The expected output of the graph under BFS includes the infection rates of each city and the shortest distance to infect adjacent cities. The time complexity of this BFS will be every edge and node (O(e + v)) and though it may take longer as the first visitation to each vertice requires the data to be updated from default values, the other visitations will remain the same. We will expect the output to be a few print statements signifying the visitation and updating of the graph structure.
To parse the edge data even further, we’ll be running Dijkstra’s algorithm to develop a mapping of , which will give a mapping of shortest roads to take according to the specifications of BFS. Dijkstra’s algorithm has a time complexity of O(ElogV + VlogV) in our implementation, where V represents Vertices and E represents edges. The expected output of Dijkstra's will be a mapping of each connected node in the graph to a designated predecessor. This predecessor mapping can then be used to backtrack to a user-defined starting location by a helper function "unnoticedTravel".
Finally, we’ll narrow down the graph under the specification of airlines shutting down after one flight to form an Euler’s Path problem. To find the Euler circuit, we’ll first have an algorithm that removes edges of nodes to make an even degree (if a node has a degree one, we’ll disregard the node and deem the country unreachable). Afterwards, we’ll then run Hierholzer’s algorithm to calculate an Euler Circuit across the globe. With the respective time complexity, adjusting the edges would be expected as O(v) with v as the vertices as we just need to visit each vertice and remove a node if need be; as for the time complexity of Hierholzer’s algorithm, visiting each remaining edge once would result in a time complexity of O(e) with e being the edges. We aim to be precise with the Euler Circuit algorithm as a full traversal is necessary. For the expected output of the Euler Circuit algorithm, we’ll have a graph data set that is representative as the Euler Circuit.
E: edge, V: vertex/nodes
BFS for infection rates: O(V + E)
Covered: Dijkstra's. O(Vlogv + ElogV)
Uncovered: Euler’s: O(E) using Heirholzer’s algorithm or O(E2) using Fleury’s. We intend on using Heirholzer’s, where we consider double visitation to be the condition for a location developing a vaccine/immunity.
Week 1: Acquire and process data Owen will focus on finding the necessary datasets while Sai, Keli, and Larry focus on preparing the csv data and ensure that all the data is accessible and usable to put into C++ data structures. We are also working on the proposal regrade and changing the project as needed.
Week 2: Link graph
Keli and Owen will be focused on creating the nodes (will be structs) necessary to hold the data we pull from the dataset, meanwhile Sai and Larry will work to put together the nodes created into the data structures we want to use, primarily being a graph. This is not expected to take the whole week, and most everyone will begin on next week's tasks towards the end of this week.
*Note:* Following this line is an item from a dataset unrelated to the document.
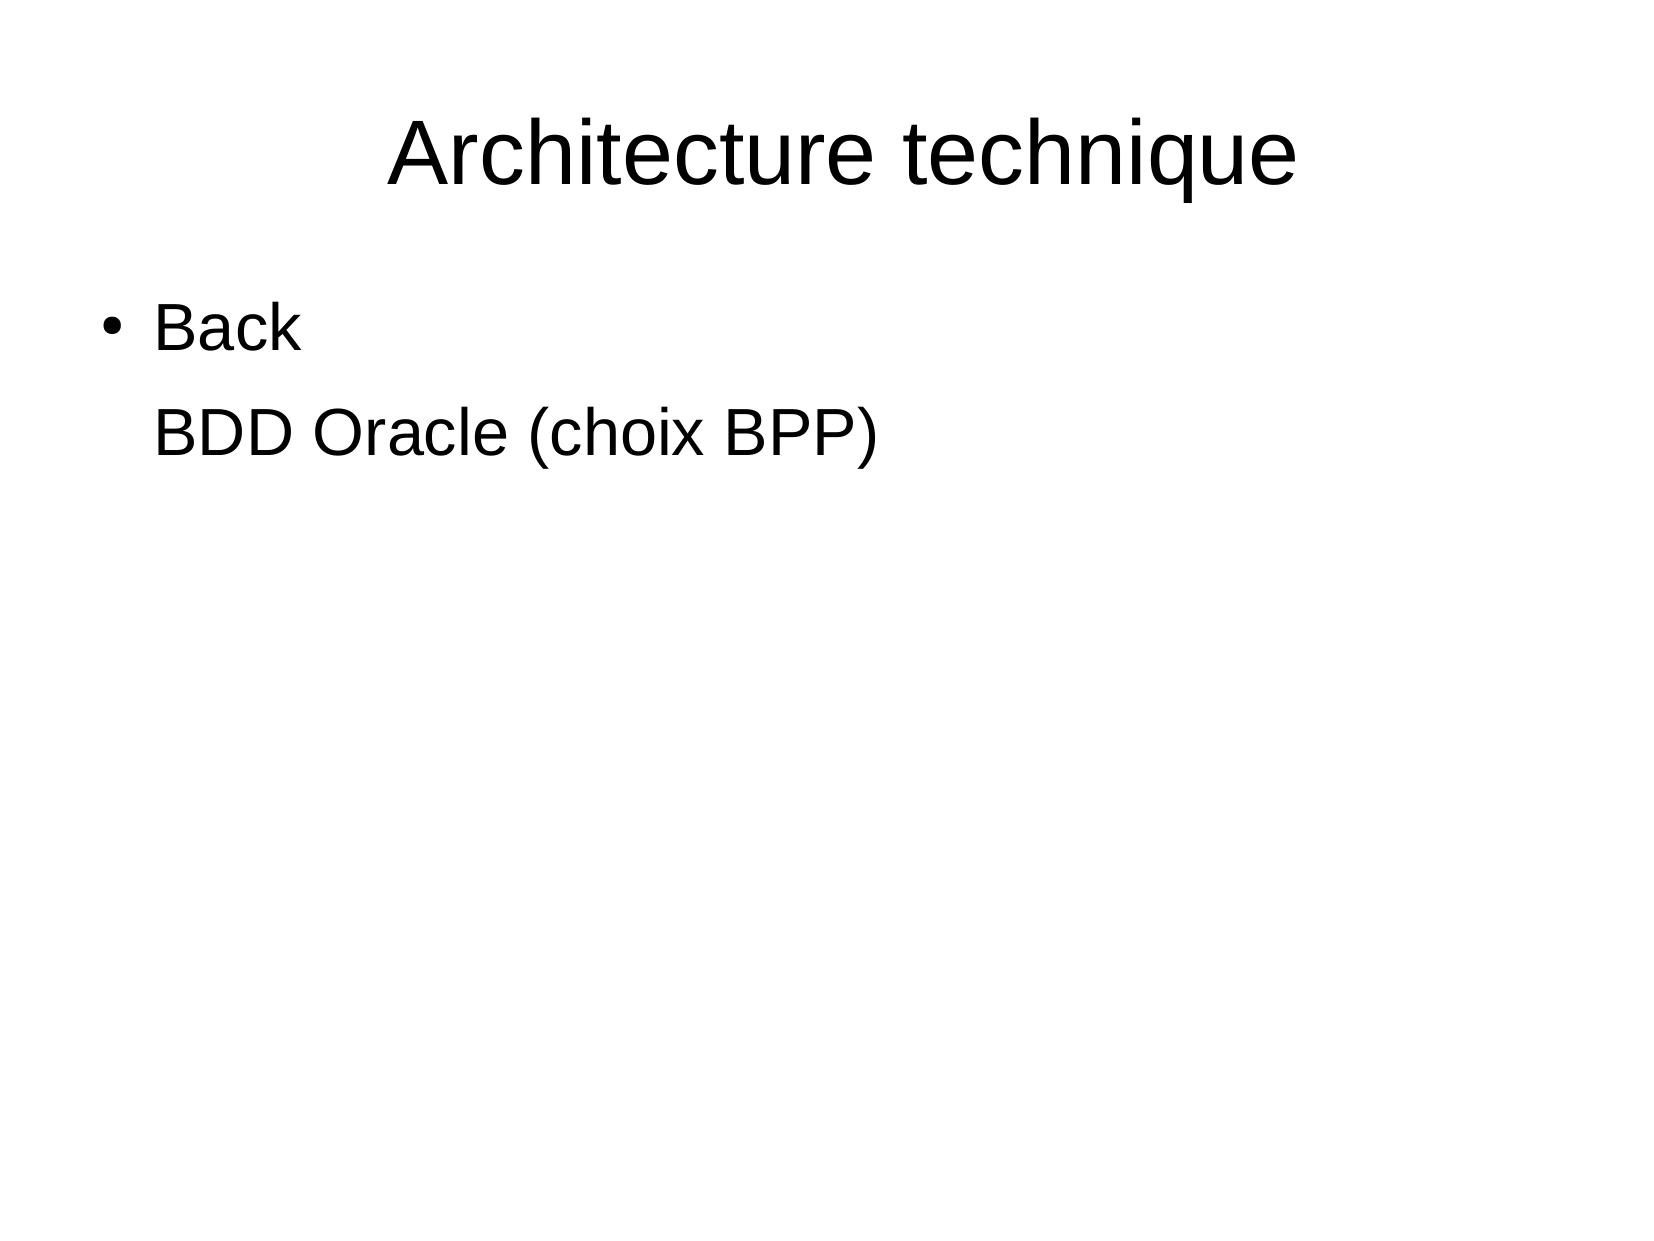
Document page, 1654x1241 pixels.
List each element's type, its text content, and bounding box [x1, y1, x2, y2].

list Back BDD Oracle (choix BPP) [82, 290, 1571, 1010]
title Architecture technique [82, 49, 1571, 257]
Week 3: Algorithms Keli will use Dijkstra's gauge how visitation between nodes in the graph can occur while minimizing the number of people infected while Larry will use BFS to spread the infection from city to city. Owen will use Heirholzer’s algorithm to get an understanding of the conditions where a vaccine will be created. Sai will use the data produced and work with each individual to get outputs to prepare for data visualization.
Week 4: Data visualization Sai will be primarily responsible for getting outputs in a clean and understandable format, primarily in visual graphs if possible. Keli, Larry, and Owen will also be responsible for getting their outputs from their various tasks to be in usable fashion for Sai to implement a graph visualization of the data.
We’ll be adding and dividing these tasks into subtasks as we go.